When our open source communities focus on technical meritocracy, we are inadvertently creating an environment that promotes exclusion. All of the amazing talents, ideas, and gifts people have to share must find a home, or we are limiting the potential of what we can collectively accomplish.

This is starting to change. The Kubernetes community, for example, has become known for its extraordinary attention to the importance of inclusion. And, its technical success has become inextricably linked to its community success. This sets the stage for a revolution of ideas and process where all open source communities can seek ways to expand inclusion.

Cross-discipline collaboration has tremendous power.

The positive effects of expanded communities are countless. Inclusion in open source is a way of cracking gender and minority disparity in technology companies.
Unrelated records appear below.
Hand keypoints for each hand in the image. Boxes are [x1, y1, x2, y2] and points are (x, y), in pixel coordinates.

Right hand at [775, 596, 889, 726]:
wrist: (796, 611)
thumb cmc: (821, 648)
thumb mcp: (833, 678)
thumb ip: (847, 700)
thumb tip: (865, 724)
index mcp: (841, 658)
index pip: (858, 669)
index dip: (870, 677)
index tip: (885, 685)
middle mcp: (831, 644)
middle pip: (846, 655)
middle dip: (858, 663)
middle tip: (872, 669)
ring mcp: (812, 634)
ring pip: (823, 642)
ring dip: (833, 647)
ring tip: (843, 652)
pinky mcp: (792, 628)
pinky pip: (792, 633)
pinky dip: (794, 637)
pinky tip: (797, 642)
Healthy communities also provide a human support fabric. As someone who has struggled with being a social outlier, I can now say that my closest friends have come to me through my work in Kubernetes. That is extraordinary.

Another reason I decided to share my story is to let others know they are not alone in feeling like an impostor sometimes. If you have ever felt “not good enough” to do something, or for someone, try something for me.

Imagine you, as your best possible self. What are the qualities you exude? Are you brilliant? Creative? Passionate? Insightful? I recommend you make a long list of these. This is your compass. When you feel those ways, you know you are on the right path.

Now, imagine that best version of you trying to solve whatever problem you don’t feel good enough to take on. What happens when those two things come together? Have you been approaching a problem from an angle that is not aligned with your best self? What happens if you try a different, more aligned path? How can you apply your best-self sense of humor with a logic problem? How does your inspired self handle a difficult decision-making process?

As communities, we need to continue on the path of openness. Diversity is literally the line between surviving and thriving. And, part of us getting there is to allow people like me to stop carrying the dead weight of an impostor around. Being able to show up as you are, and be supported is one of the greatest gifts we can give each other. Seek out the greatness in others and help them shine a light on it. When you see someone struggling, give them a hand or kind word. Be kind. Always.